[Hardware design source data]

____________

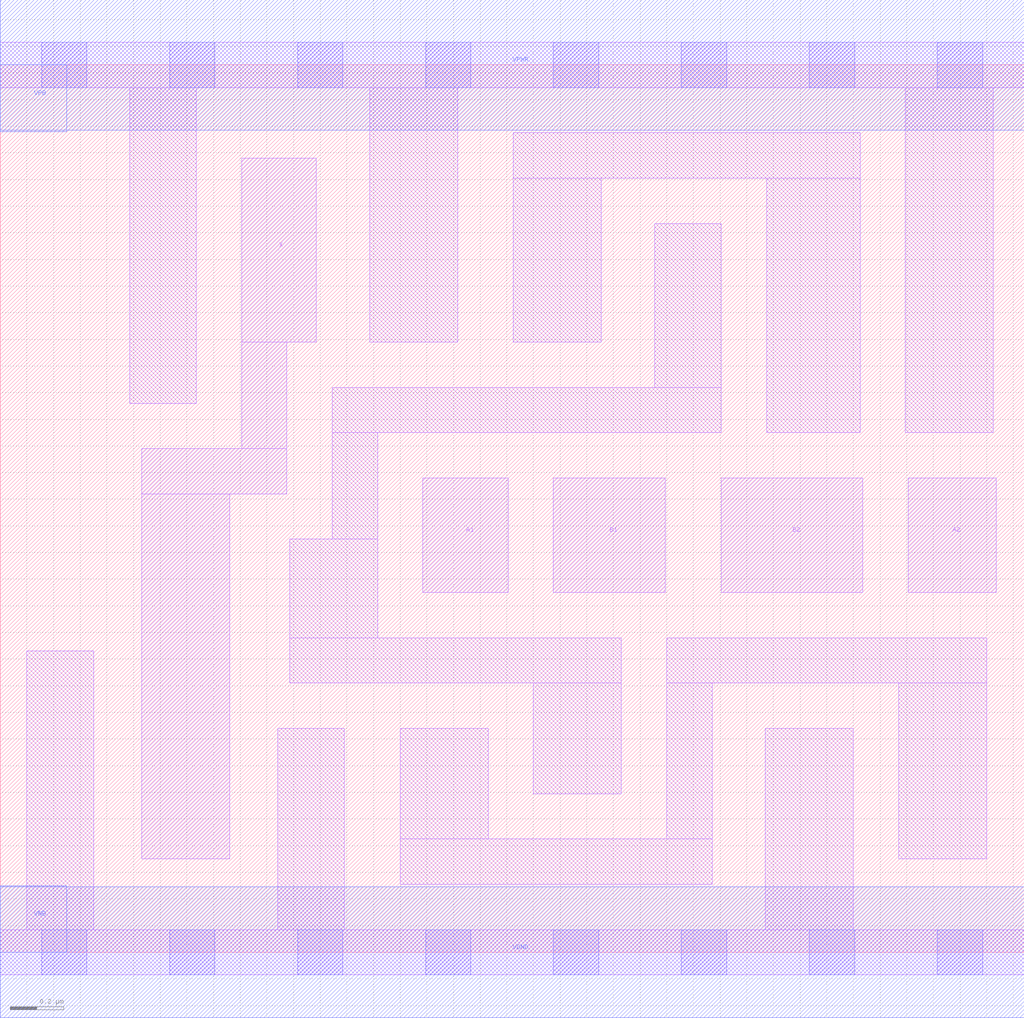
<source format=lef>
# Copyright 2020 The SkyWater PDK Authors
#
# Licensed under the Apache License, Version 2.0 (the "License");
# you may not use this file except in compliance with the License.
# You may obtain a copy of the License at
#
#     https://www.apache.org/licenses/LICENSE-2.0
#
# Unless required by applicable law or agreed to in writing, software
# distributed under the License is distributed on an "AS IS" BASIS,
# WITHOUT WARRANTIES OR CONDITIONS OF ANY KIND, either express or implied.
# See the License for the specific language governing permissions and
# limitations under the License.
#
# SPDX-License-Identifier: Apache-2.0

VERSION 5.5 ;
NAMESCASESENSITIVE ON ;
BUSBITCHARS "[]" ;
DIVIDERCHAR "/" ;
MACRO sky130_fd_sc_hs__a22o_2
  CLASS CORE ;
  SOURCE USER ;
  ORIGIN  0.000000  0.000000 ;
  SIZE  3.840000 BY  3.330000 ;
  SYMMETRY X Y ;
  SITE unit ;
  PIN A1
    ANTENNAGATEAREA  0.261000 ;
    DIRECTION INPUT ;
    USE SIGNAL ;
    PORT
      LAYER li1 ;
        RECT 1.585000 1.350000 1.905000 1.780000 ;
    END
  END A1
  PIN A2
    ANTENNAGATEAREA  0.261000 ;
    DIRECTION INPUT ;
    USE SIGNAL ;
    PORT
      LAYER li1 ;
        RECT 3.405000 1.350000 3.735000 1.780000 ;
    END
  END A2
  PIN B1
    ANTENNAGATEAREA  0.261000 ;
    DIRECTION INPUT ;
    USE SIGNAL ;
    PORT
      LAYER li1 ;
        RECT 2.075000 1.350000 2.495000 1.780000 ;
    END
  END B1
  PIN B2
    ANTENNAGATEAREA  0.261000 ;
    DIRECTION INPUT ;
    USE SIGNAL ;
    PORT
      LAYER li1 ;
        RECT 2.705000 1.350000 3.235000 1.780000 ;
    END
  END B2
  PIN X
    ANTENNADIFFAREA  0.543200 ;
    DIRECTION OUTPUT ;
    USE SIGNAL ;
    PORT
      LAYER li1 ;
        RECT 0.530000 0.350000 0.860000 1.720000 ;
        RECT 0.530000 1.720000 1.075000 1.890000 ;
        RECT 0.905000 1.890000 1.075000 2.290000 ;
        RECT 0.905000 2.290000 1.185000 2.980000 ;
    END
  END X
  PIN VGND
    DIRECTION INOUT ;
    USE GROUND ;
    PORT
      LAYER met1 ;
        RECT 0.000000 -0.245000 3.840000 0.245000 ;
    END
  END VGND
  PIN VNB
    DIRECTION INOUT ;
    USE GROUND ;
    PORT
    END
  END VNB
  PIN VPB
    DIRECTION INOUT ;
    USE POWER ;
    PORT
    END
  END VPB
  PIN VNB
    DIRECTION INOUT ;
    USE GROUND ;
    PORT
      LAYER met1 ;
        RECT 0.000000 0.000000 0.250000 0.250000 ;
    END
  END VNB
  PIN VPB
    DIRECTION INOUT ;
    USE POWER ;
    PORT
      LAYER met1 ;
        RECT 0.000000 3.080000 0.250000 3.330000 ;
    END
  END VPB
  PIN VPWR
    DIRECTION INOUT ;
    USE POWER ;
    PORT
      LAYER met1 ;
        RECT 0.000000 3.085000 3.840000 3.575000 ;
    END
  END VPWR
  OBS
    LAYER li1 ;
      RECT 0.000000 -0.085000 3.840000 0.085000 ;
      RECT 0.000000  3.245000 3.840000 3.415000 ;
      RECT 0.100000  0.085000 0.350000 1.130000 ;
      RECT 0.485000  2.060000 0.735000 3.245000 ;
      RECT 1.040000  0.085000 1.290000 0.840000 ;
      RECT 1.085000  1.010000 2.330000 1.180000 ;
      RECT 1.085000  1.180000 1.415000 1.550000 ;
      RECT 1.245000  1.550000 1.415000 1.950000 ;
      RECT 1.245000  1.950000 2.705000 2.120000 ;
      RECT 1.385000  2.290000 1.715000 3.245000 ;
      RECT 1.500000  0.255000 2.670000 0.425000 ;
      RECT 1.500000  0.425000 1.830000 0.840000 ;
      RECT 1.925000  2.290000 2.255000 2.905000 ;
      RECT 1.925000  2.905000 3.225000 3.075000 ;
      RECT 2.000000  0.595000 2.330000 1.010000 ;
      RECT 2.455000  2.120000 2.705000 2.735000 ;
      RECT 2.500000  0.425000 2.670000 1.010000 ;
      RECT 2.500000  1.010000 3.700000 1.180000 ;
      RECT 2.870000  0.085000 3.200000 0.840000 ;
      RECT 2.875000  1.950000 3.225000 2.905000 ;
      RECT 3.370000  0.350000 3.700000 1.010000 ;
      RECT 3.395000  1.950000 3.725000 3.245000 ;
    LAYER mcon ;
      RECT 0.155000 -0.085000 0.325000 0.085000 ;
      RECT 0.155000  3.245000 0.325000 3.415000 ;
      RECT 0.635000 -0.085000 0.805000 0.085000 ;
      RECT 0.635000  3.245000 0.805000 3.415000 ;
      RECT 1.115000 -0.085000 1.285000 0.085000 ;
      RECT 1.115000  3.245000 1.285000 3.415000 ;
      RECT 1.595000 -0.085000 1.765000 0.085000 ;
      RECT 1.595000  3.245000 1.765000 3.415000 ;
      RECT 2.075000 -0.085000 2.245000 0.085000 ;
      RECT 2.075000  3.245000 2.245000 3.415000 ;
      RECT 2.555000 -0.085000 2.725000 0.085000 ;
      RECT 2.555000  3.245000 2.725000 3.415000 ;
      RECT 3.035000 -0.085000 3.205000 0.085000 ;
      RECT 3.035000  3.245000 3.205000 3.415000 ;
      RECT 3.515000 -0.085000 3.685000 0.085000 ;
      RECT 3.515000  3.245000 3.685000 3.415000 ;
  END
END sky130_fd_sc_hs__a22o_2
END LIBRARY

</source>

____________

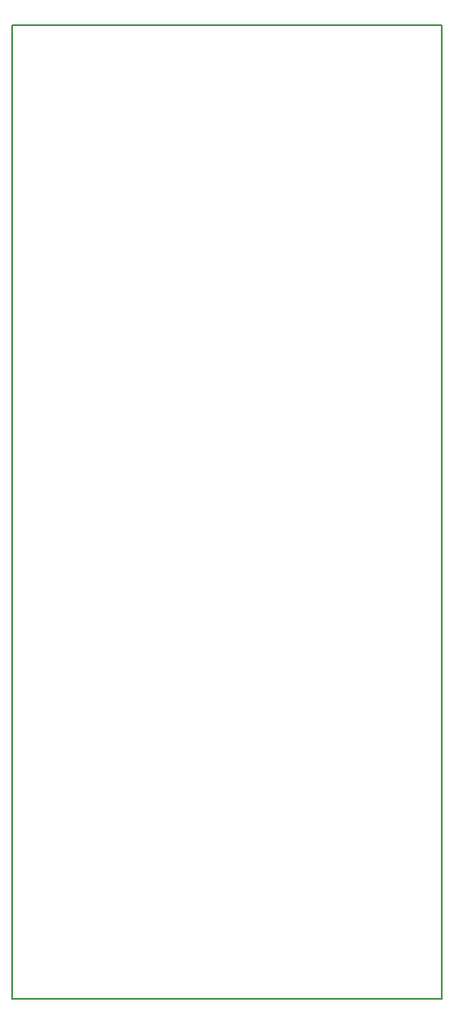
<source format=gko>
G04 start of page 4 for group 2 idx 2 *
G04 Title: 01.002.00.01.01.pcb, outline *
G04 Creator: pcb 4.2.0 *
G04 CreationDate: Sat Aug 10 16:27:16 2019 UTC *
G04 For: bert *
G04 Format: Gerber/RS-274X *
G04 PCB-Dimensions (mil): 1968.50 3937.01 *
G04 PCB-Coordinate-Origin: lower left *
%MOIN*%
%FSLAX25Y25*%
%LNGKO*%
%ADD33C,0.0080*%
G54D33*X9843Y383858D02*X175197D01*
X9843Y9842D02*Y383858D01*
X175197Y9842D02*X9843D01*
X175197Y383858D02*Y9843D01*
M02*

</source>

____________

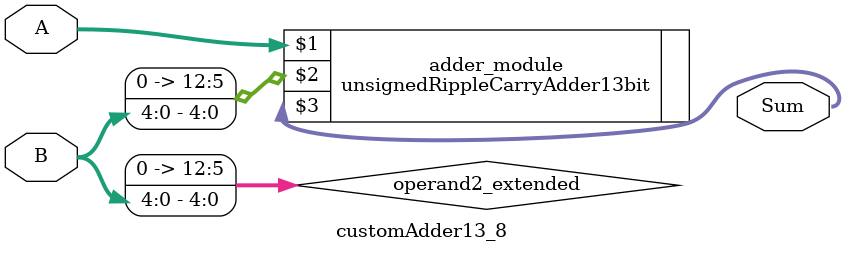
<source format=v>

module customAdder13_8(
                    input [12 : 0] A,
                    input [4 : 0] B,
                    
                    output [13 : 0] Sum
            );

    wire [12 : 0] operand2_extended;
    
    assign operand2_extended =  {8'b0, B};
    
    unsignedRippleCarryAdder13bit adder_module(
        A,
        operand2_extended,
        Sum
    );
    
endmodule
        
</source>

____________

Copy all lines of the preceding data that hold the word "under".

:: EXERCISE ANSWER ::
# Licensed under the Apache License, Version 2.0 (the "License");
# distributed under the License is distributed on an "AS IS" BASIS,
# limitations under the License.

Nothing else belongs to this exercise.